Shopify stock rose Monday after Credit Suisse analyst Brad Zelnick said he is getting more bullish over its shares.
Shopify stock soared 187% last year. Investors are increasingly optimistic about its e-commerce infrastructure platform, services, and tools. The company uses cloud computing to offer better reliability, lower upfront costs, and scalability to its merchant customers, generating revenue through a combination of monthly subscription and transaction fees.
On Monday, Zelnick reaffirmed his Outperform rating for Shopify shares, predicting strong growth from the company’s offerings this year. He also raised his price target to $450 from $370 for the stock.
“As we enter 2020, we take this opportunity to refresh our valuation of Shopify,” he wrote. “We anticipate Shopify will continue to execute against its secular growth opportunities in 2020.”

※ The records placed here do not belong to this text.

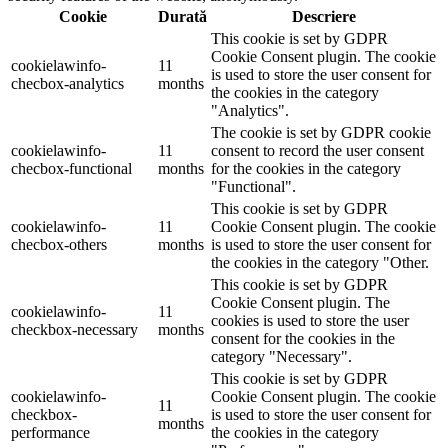
Cookie
Durată
Descriere
This cookie is set by GDPR
Cookie Consent plugin. The cookie
cookielawinfo-
11
is used to store the user consent for
checbox-analytics
months
the cookies in the category
"Analytics".
The cookie is set by GDPR cookie
cookielawinfo-
11
consent to record the user consent
checbox-functional
months
for the cookies in the category
"Functional".
This cookie is set by GDPR
cookielawinfo-
11
Cookie Consent plugin. The cookie
checbox-others
months
is used to store the user consent for
the cookies in the category "Other.
This cookie is set by GDPR
Cookie Consent plugin. The
cookielawinfo-
11
cookies is used to store the user
checkbox-necessary
months
consent for the cookies in the
category "Necessary".
This cookie is set by GDPR
cookielawinfo-
Cookie Consent plugin. The cookie
11
checkbox-
is used to store the user consent for
months
performance
the cookies in the category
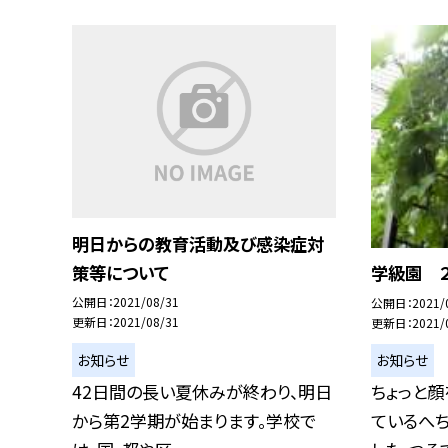
明日からの教育活動及び感染症対
策等について
学級園 
公開日
2021/08/31
公開日
2021/
更新日
2021/08/31
更新日
2021/
お知らせ
お知らせ
42日間の長い夏休みが終わり、明日
ちょっと顔
から第2学期が始まります。学校で
ているへ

Shopify stock was up 3.4% to $443.67 on Monday.
Last June, Shopify took a big step toward becoming a viable alternative to Amazon.com (AMZN). It unveiled the Shopify Fulfillment Network, which gives merchants cheaper shipping, warehousing, and picking/packaging services.
The analyst said the next two catalysts for the stock include its fourth-quarter earnings report and any updates on the progress of its Shopify Fulfillment Network.
Other Wall Street analysts are mixed on Shopify shares. About 48% of them have ratings of Buy or the equivalent on the stock, while 41% have Hold ratings, according to FactSet.